▶ _Exercise prompt_:
Your response should consist of every line below, reproduced without alteration.

Extracted material section start

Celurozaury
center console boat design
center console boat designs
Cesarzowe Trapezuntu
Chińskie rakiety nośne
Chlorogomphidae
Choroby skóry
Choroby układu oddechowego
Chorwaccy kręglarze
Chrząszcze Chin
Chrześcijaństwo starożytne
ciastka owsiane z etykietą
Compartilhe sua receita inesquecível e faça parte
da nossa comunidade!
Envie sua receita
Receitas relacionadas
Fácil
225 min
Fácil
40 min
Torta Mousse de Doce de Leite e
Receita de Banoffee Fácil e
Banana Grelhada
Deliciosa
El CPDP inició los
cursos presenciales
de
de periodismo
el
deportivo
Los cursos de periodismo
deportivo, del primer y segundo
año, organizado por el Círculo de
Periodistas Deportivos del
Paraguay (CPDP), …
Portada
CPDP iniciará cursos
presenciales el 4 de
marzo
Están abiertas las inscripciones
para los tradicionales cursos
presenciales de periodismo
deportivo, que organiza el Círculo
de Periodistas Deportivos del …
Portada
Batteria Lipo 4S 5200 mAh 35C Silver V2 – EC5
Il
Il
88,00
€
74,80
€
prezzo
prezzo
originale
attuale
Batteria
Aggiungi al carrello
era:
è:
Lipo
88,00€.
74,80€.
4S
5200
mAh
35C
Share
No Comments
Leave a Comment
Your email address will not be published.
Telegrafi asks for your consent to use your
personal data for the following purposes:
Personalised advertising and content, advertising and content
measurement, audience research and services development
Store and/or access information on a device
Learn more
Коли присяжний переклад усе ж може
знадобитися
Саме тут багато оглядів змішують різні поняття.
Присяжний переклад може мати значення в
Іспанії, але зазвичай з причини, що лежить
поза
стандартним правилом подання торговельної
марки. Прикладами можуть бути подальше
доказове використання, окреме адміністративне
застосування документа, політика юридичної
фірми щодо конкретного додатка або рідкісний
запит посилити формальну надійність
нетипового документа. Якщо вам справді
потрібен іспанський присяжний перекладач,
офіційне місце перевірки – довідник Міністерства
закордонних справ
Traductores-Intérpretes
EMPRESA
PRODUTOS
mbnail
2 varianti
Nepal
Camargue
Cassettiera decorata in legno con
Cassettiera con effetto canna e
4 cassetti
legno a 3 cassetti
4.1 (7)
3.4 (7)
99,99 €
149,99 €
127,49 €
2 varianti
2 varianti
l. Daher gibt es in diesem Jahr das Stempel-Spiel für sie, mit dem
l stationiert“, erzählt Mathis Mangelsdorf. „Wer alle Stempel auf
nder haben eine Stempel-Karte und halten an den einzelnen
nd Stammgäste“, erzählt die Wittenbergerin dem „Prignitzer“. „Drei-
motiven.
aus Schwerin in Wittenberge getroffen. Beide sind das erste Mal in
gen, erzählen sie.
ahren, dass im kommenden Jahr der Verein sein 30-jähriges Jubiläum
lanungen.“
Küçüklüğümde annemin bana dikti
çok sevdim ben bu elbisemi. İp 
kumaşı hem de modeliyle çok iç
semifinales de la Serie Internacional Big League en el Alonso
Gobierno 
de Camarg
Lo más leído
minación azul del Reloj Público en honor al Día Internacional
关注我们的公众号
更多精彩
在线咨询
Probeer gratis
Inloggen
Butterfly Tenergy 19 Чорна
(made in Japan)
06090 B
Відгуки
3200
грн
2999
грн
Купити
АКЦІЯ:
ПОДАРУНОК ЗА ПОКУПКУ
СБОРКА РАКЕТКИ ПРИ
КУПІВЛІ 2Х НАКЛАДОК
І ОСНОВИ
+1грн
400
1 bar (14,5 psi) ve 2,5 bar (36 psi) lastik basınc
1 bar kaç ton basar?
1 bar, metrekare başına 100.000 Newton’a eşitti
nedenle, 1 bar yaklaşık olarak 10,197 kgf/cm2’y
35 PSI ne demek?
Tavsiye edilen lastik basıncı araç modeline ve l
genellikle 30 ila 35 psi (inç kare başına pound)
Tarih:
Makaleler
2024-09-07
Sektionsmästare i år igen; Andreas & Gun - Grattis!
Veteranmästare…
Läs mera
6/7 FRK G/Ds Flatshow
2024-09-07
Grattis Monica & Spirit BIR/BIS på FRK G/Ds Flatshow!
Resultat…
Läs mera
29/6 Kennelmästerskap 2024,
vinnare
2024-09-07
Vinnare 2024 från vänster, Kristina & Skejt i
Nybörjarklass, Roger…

Extracted material section end

▶ _Written reply_:
Celurozaury
center console boat design
center console boat designs
Cesarzowe Trapezuntu
Chińskie rakiety nośne
Chlorogomphidae
Choroby skóry
Choroby układu oddechowego
Chorwaccy kręglarze
Chrząszcze Chin
Chrześcijaństwo starożytne
ciastka owsiane z etykietą
Compartilhe sua receita inesquecível e faça parte
da nossa comunidade!
Envie sua receita
Receitas relacionadas
Fácil
225 min
Fácil
40 min
Torta Mousse de Doce de Leite e
Receita de Banoffee Fácil e
Banana Grelhada
Deliciosa
El CPDP inició los
cursos presenciales
de
de periodismo
el
deportivo
Los cursos de periodismo
deportivo, del primer y segundo
año, organizado por el Círculo de
Periodistas Deportivos del
Paraguay (CPDP), …
Portada
CPDP iniciará cursos
presenciales el 4 de
marzo
Están abiertas las inscripciones
para los tradicionales cursos
presenciales de periodismo
deportivo, que organiza el Círculo
de Periodistas Deportivos del …
Portada
Batteria Lipo 4S 5200 mAh 35C Silver V2 – EC5
Il
Il
88,00
€
74,80
€
prezzo
prezzo
originale
attuale
Batteria
Aggiungi al carrello
era:
è:
Lipo
88,00€.
74,80€.
4S
5200
mAh
35C
Share
No Comments
Leave a Comment
Your email address will not be published.
Telegrafi asks for your consent to use your
personal data for the following purposes:
Personalised advertising and content, advertising and content
measurement, audience research and services development
Store and/or access information on a device
Learn more
Коли присяжний переклад усе ж може
знадобитися
Саме тут багато оглядів змішують різні поняття.
Присяжний переклад може мати значення в
Іспанії, але зазвичай з причини, що лежить
поза
стандартним правилом подання торговельної
марки. Прикладами можуть бути подальше
доказове використання, окреме адміністративне
застосування документа, політика юридичної
фірми щодо конкретного додатка або рідкісний
запит посилити формальну надійність
нетипового документа. Якщо вам справді
потрібен іспанський присяжний перекладач,
офіційне місце перевірки – довідник Міністерства
закордонних справ
Traductores-Intérpretes
EMPRESA
PRODUTOS
mbnail
2 varianti
Nepal
Camargue
Cassettiera decorata in legno con
Cassettiera con effetto canna e
4 cassetti
legno a 3 cassetti
4.1 (7)
3.4 (7)
99,99 €
149,99 €
127,49 €
2 varianti
2 varianti
l. Daher gibt es in diesem Jahr das Stempel-Spiel für sie, mit dem
l stationiert“, erzählt Mathis Mangelsdorf. „Wer alle Stempel auf
nder haben eine Stempel-Karte und halten an den einzelnen
nd Stammgäste“, erzählt die Wittenbergerin dem „Prignitzer“. „Drei-
motiven.
aus Schwerin in Wittenberge getroffen. Beide sind das erste Mal in
gen, erzählen sie.
ahren, dass im kommenden Jahr der Verein sein 30-jähriges Jubiläum
lanungen.“
Küçüklüğümde annemin bana dikti
çok sevdim ben bu elbisemi. İp 
kumaşı hem de modeliyle çok iç
semifinales de la Serie Internacional Big League en el Alonso
Gobierno 
de Camarg
Lo más leído
minación azul del Reloj Público en honor al Día Internacional
关注我们的公众号
更多精彩
在线咨询
Probeer gratis
Inloggen
Butterfly Tenergy 19 Чорна
(made in Japan)
06090 B
Відгуки
3200
грн
2999
грн
Купити
АКЦІЯ:
ПОДАРУНОК ЗА ПОКУПКУ
СБОРКА РАКЕТКИ ПРИ
КУПІВЛІ 2Х НАКЛАДОК
І ОСНОВИ
+1грн
400
1 bar (14,5 psi) ve 2,5 bar (36 psi) lastik basınc
1 bar kaç ton basar?
1 bar, metrekare başına 100.000 Newton’a eşitti
nedenle, 1 bar yaklaşık olarak 10,197 kgf/cm2’y
35 PSI ne demek?
Tavsiye edilen lastik basıncı araç modeline ve l
genellikle 30 ila 35 psi (inç kare başına pound)
Tarih:
Makaleler
2024-09-07
Sektionsmästare i år igen; Andreas & Gun - Grattis!
Veteranmästare…
Läs mera
6/7 FRK G/Ds Flatshow
2024-09-07
Grattis Monica & Spirit BIR/BIS på FRK G/Ds Flatshow!
Resultat…
Läs mera
29/6 Kennelmästerskap 2024,
vinnare
2024-09-07
Vinnare 2024 från vänster, Kristina & Skejt i
Nybörjarklass, Roger…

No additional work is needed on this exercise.